In their experiments, scientists studied new composites with the addition of organic and inorganic components to cement paste. As for the composite basis, they took affordable ordinary Portland cement. They added aluminium to the obtained compositions to assess structural characteristics of the paste. Thus, during the process of selecting and assessing materials suitable for conditioning radioactive metallic aluminium, specialists prepared eight samples with organic and inorganic additives obtained from two types of cement matrices, namely CEM III-A and CEM V-A.

To identify and analyse the structural characteristics of cement-based materials, such as the presence of internal cracks and cavities, a porosity rate, scientists have used the method of neutron radiography and tomography. This method of non-destructive structural analysis allows specialists to obtain neutron images and three-dimensional reconstructions of the internal structure of objects with a spatial resolution of more than 100 μm.

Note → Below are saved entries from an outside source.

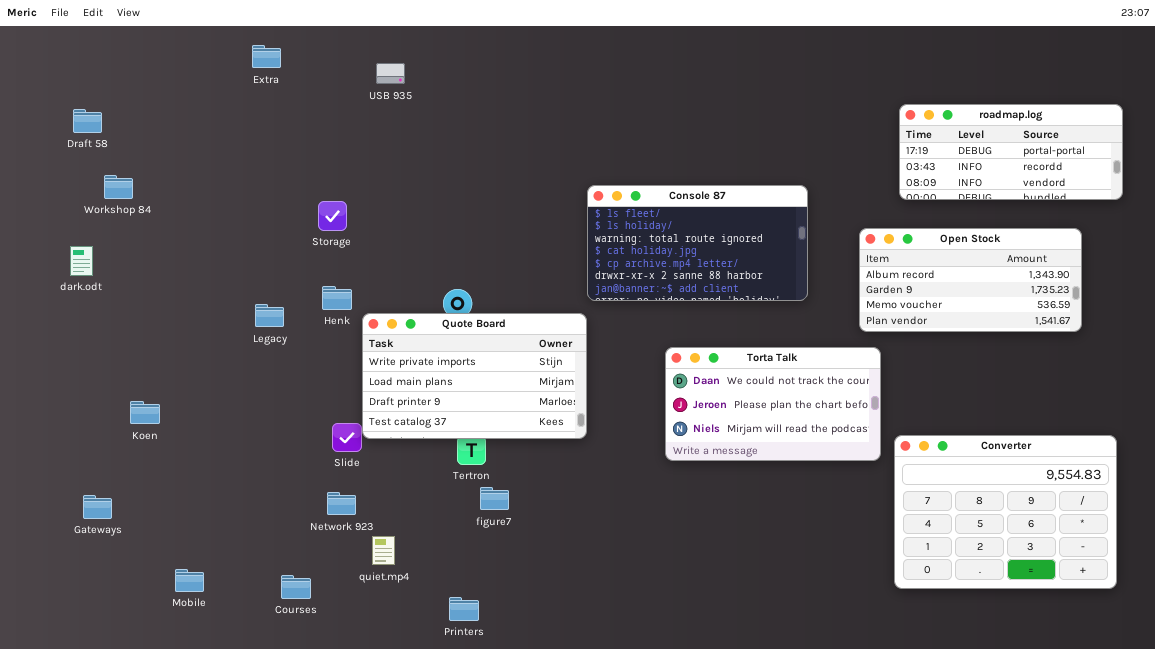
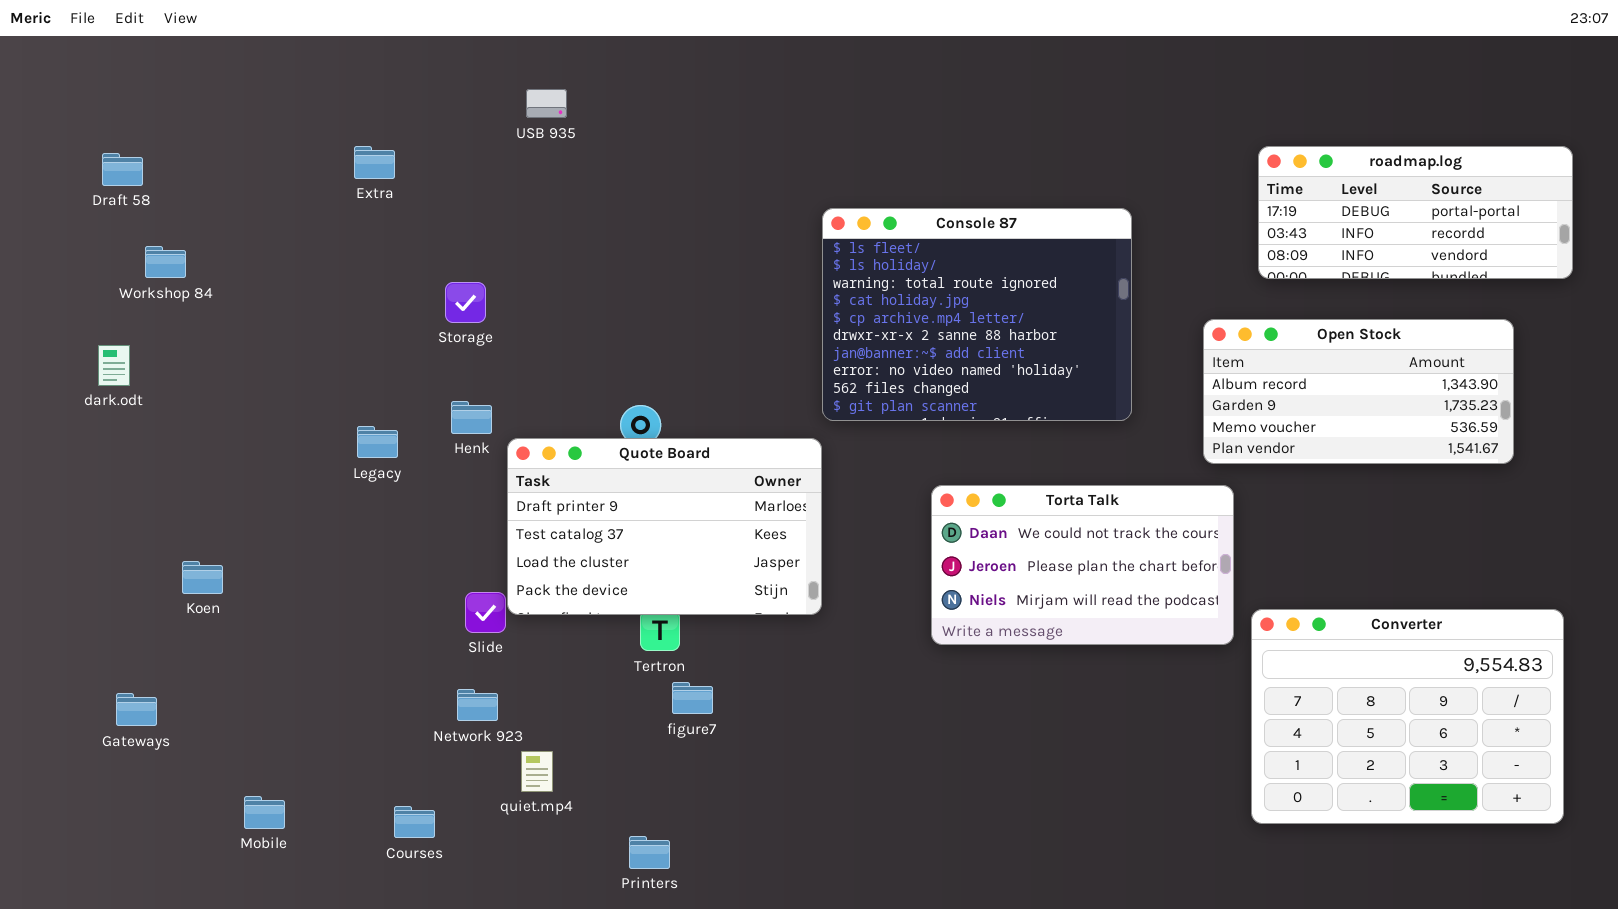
Extra: [252,45,281,68] -> [354,146,395,179], moved
Console 87: [587,185,808,301] -> [822,208,1132,421], resized
Quote Board: [362,313,587,439] -> [507,438,822,615], scrolled down 2 rows

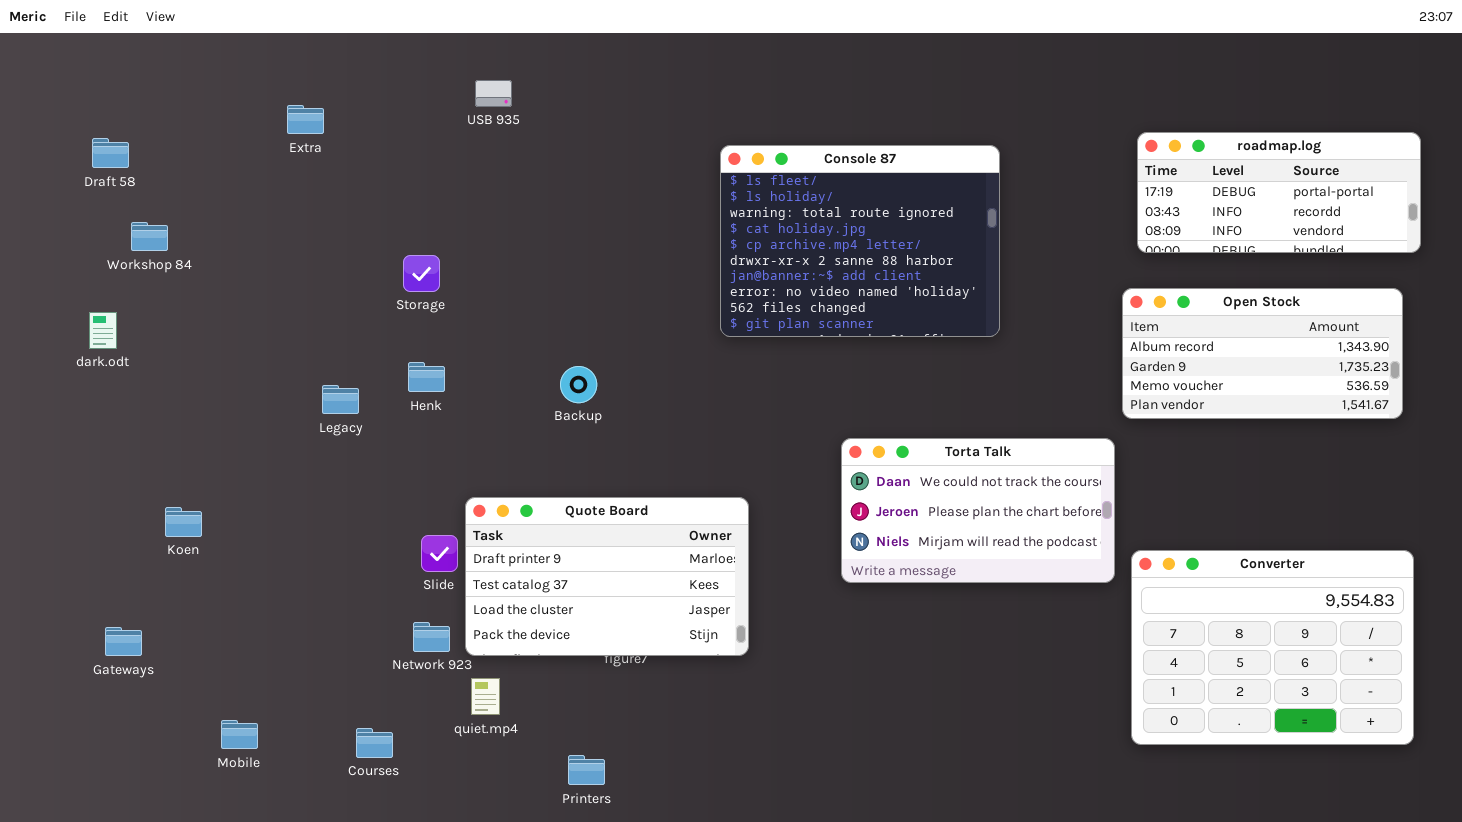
Extra: [354,146,395,179] -> [287,105,324,134], moved
Console 87: [822,208,1132,421] -> [720,145,1000,337], moved
Open Stock: [1203,319,1514,464] -> [1122,288,1403,419], moved
Quote Board: [507,438,822,615] -> [465,497,749,656], moved

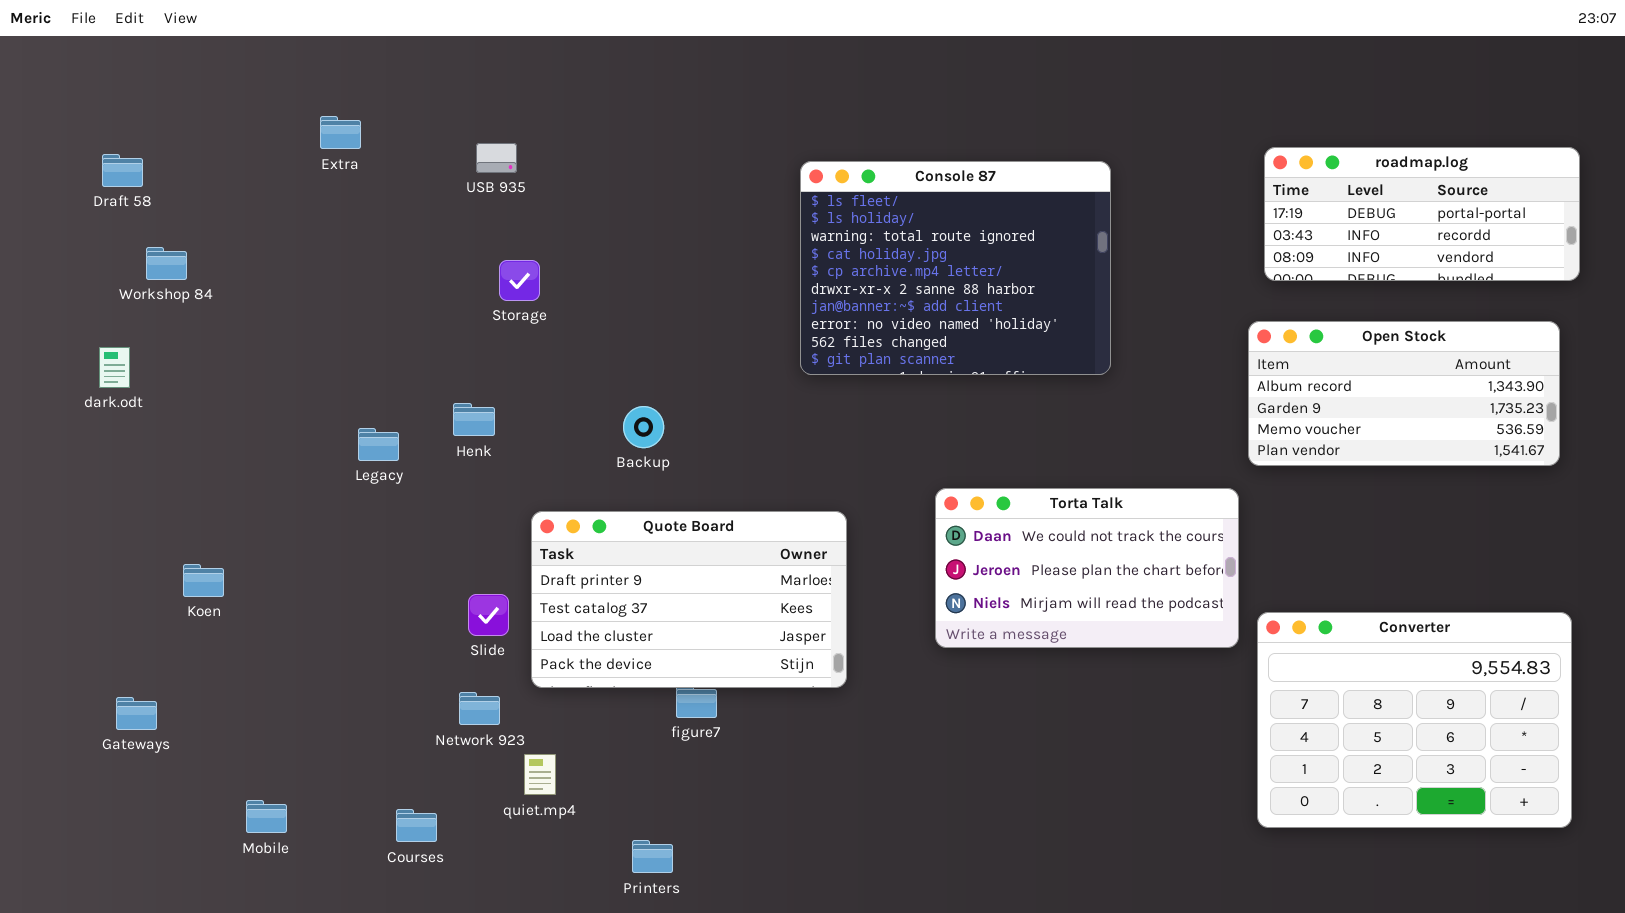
USB 935: [475,80,512,107] -> [476,143,517,173], moved
Storage: [403,255,440,292] -> [499,260,540,301], moved
Quote Board: [465,497,749,656] -> [531,511,847,688], moved

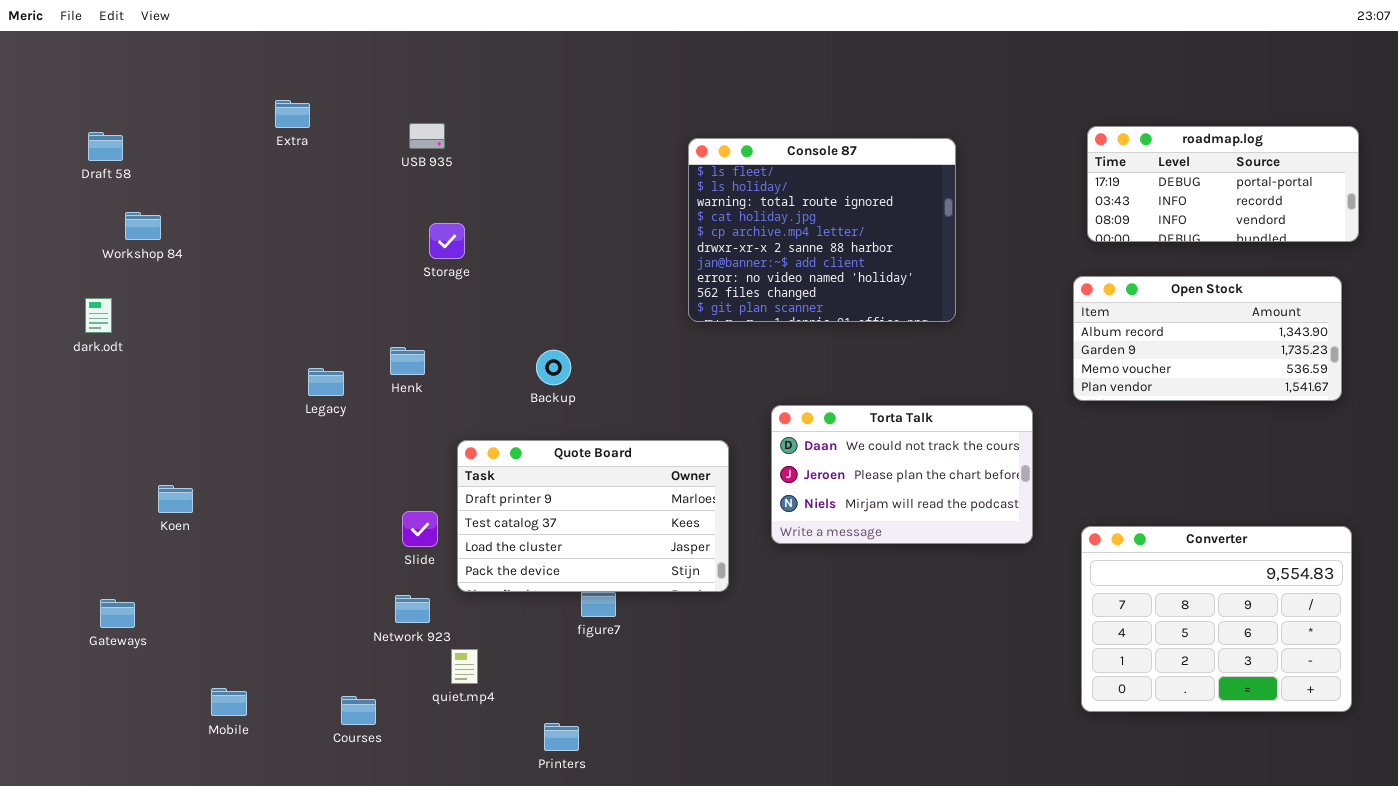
Torta Talk: [935,488,1239,648] -> [771,405,1033,544], moved

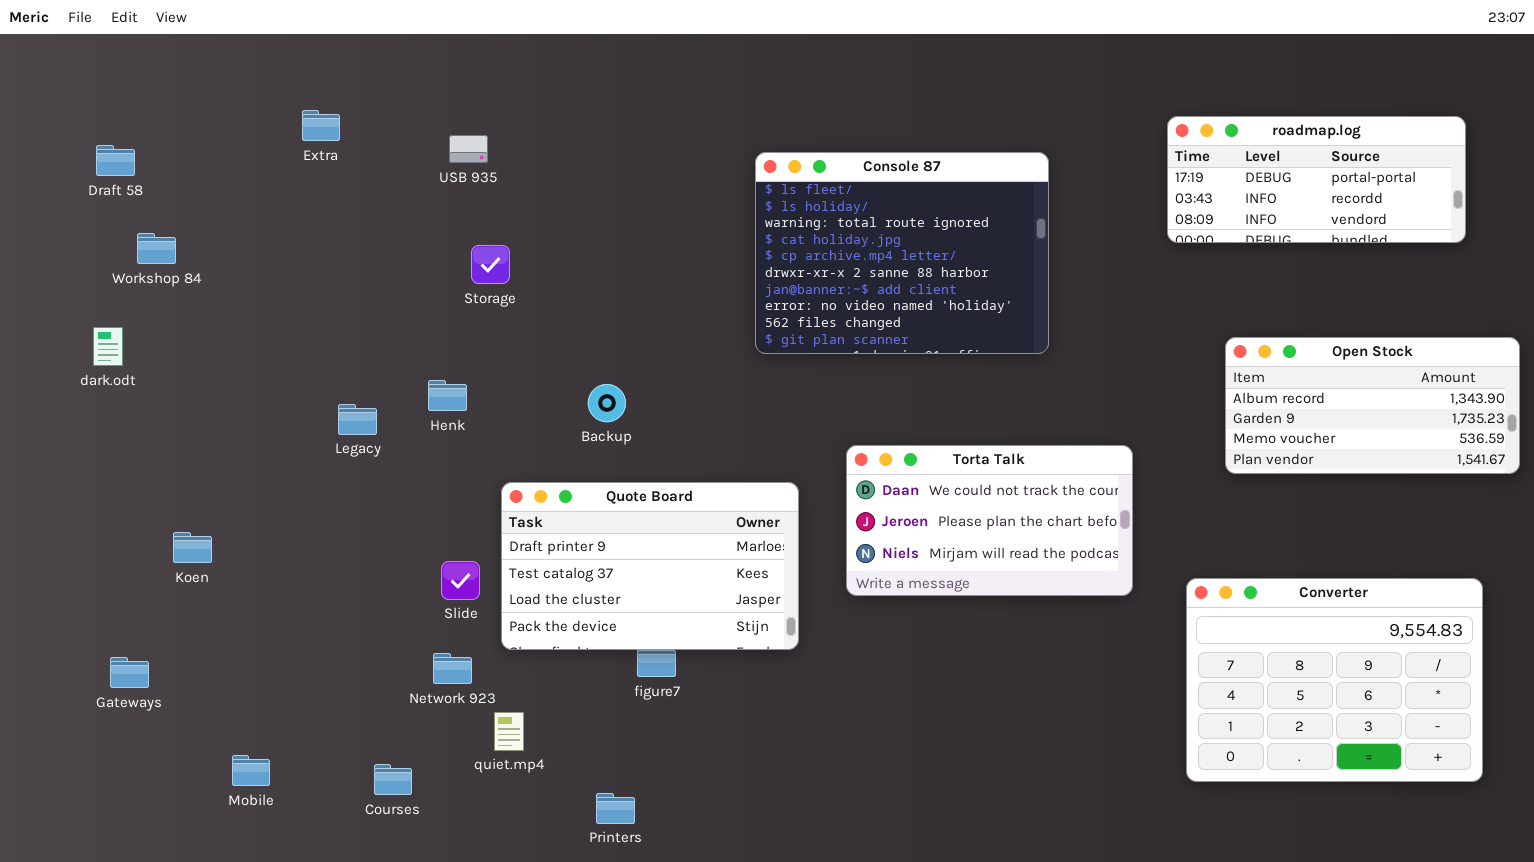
roadmap.log: [1087,126,1359,242] -> [1167,116,1466,243], moved
Open Stock: [1073,276,1342,401] -> [1225,337,1520,474], moved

To get three-dimensional images, which illustrate the spatial arrangement of cement components, specialists studied all samples at the neutron radiography and tomography station at the IBR-2 Research Reactor at FLNP JINR.

As a result, specialists found water-containing micro-volumes and pores that formed clusters or aggregates with diameters up to 0.6-0.8 mm in some samples. While another samples had a low degree of porosity. Researchers calculated porosity values and moisture absorption coefficients for each of the samples within the capillary model, analysed abnormal moisture absorption processes, studied the dependence of water absorption on the peculiarities of the preparation of cement matrices, as well as the processes of water permeability into reinforced cement materials.

“The research has shown that organic components added to cement paste prevented the formation of cracks and pores in the final compositions,” FLNP JINR researcher Ivan Zel noted. “Organic components take away the excess of gases formed during the synthesis process.”

Reconstructed three-dimensional models with analysis of the spatial localization of water-rich zones (indicated in red) inside the studied cement fragments according to neutron tomography

The obtained results, according to the scientists, are important for the development of new technologies and modernisation of existing ones for the creation of promising cement-based materials aimed at the construction of radioactive waste storage and civil facilities. Moreover, the research results will help predict the influence of external conditions, such as climate humidity, precipitation, etc. on the mechanical and physical properties of these materials.

In 2022, a team of scientists at the Laboratory received the Second Prize of the Joint Institute for Nuclear Research in the Applied Physics Research section for the non-destructive microstructural analysis of promising cement materials for the construction of radioactive waste storage and civil facilities and the obtained results of neutron radiography and tomography.